CS 276 Lecture 5 (draft)

Summary

Having introduced the notion of CPA security in the past lecture, we shall now see constructions that achieve it. Such constructions shall require either pseudorandom functions or pseudorandom permutations. We shall see later how to construct such objects.

1. Pseudorandom Functions

To achieve CPA security, we shall use very powerful primitives called pseudorandom functions and pseudorandom permutations. We’ll see later how to construct them.

To understand the definition, it’s good to think of a pseudorandom function as a pseudorandom generator whose output is exponentially long, and such that each bit of the output is efficiently computable given the seed. The security is against efficient adversaries that are allowed to look at at any subset of the exponentially many output bits.

Definition 1 [Pseudorandom Function] A function ${F: \{ 0,1 \}^k \times \{ 0,1 \}^n \rightarrow \{ 0,1 \}^n}$ is a ${(t,\epsilon)}$-secure pseudorandom function if for every oracle algorithm ${T}$ that has complexity at most ${t}$ we have

$\displaystyle | {\mathbb P}_{K \in \{ 0,1 \}^k} [ T^{F_K} () =1 ] - {\mathbb P}_{R: \{ 0,1 \}^n \rightarrow \{ 0,1 \}^n} [T^{R} () = 1] | \leq \epsilon$

Typical parameters are ${k=n=128}$, in which case security as high as ${(2^{60},2^{-40})}$ is conjectured to be possible.

As usual, it is possible to give an asymptotic definition, in which ${\epsilon(k)}$ is required to be negligible, ${t(k),q(k)}$ are allowed to be any polynomial, and ${F}$ is required to be computable in polynomial time.

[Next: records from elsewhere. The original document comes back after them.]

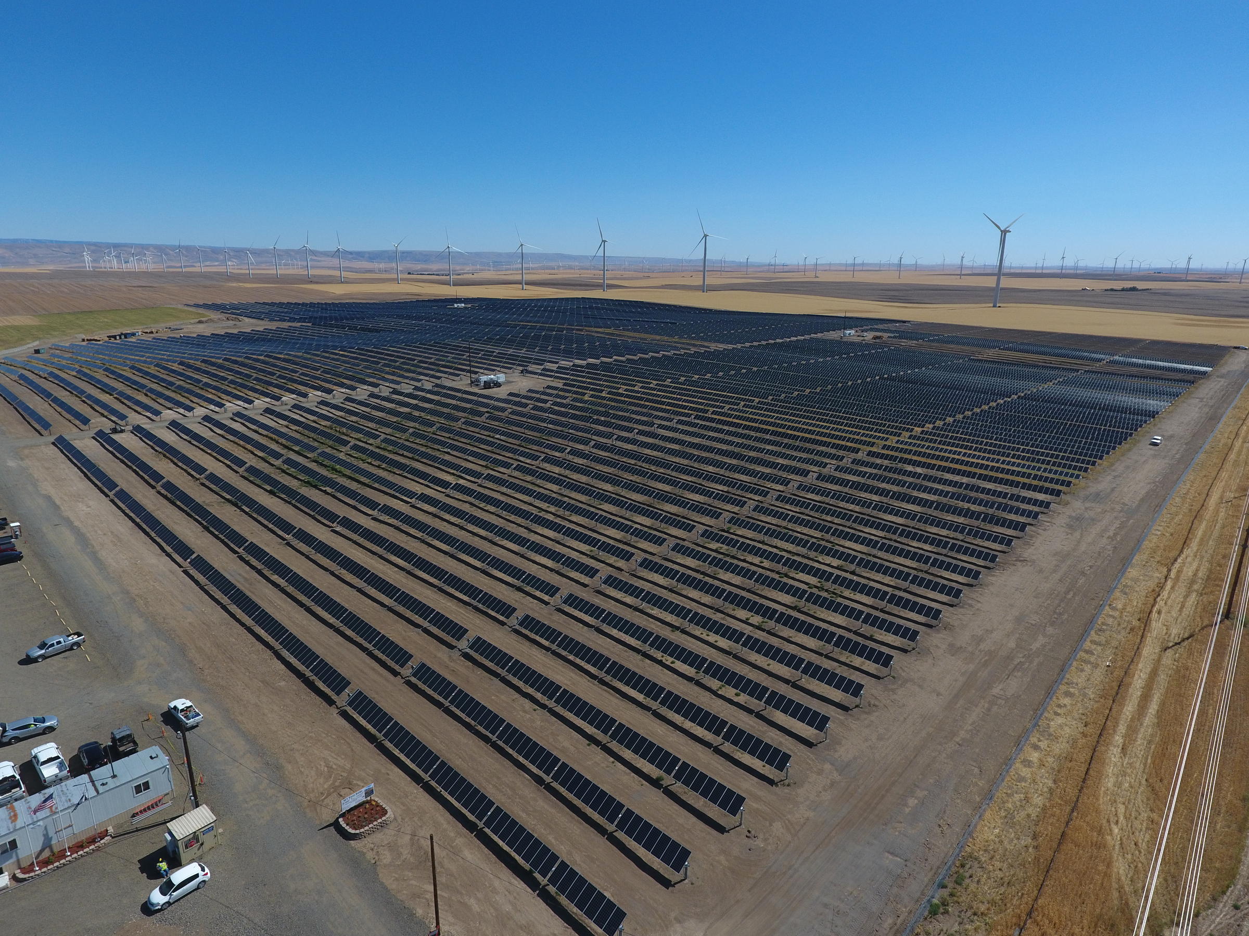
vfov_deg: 66.0
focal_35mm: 20
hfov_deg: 81.7
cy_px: 468
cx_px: 624
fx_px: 722
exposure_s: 1/1449
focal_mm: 3.61
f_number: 2.8
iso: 100
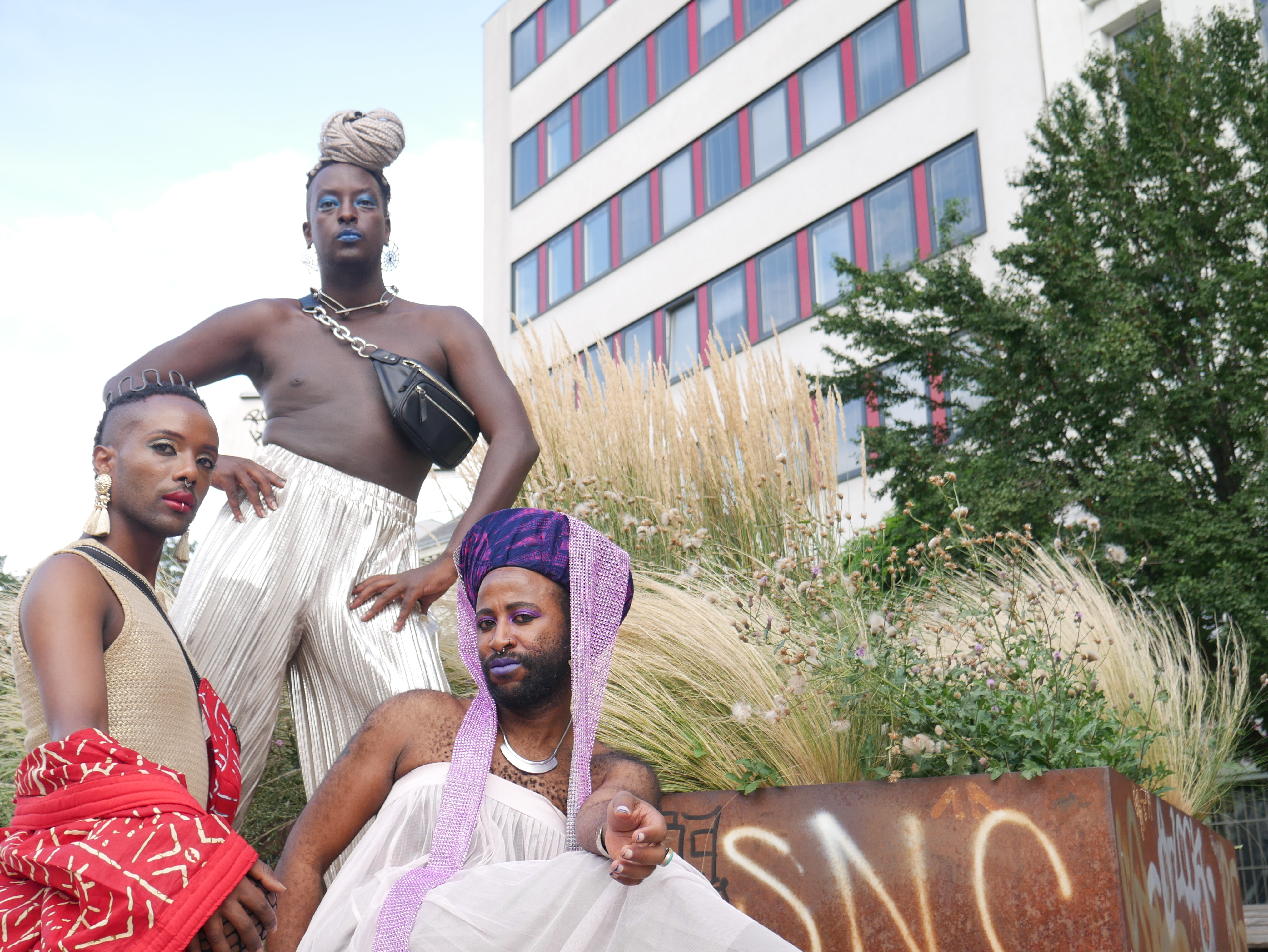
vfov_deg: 33.6
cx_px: 571
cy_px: 494
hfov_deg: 43.8
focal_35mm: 43
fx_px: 1576
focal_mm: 19
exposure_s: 1/200
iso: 200
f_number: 4.1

2. Encryption Using Pseudorandom Functions

Suppose ${F: \{ 0,1 \}^k \times \{ 0,1 \}^m \rightarrow \{ 0,1 \}^m}$ is a pseudorandom permutation. We define the following encryption scheme.

• ${Enc(K,M)}$: pick a random ${r\in \{ 0,1 \}^m}$, output ${(r,F_K(r) \oplus M)}$
• ${Dec(K,(C_0,C_1)):= F_K(C_0) \oplus C_1}$

This construction achieves CPA security.

Theorem 2 Suppose ${F}$ is a ${(t,\epsilon)}$ secure pseudorandom function. Then the above scheme is ${(t - O(m),2\epsilon + t\cdot 2^{-m})}$-secure against CPA.

The proof of Theorem 2 will introduce another key idea that will often reappear in this course: to first pretend that our pseudorandom object is truly random, and perform our analysis accordingly. Then extend the analysis from the pseudorandom case to the truly random case.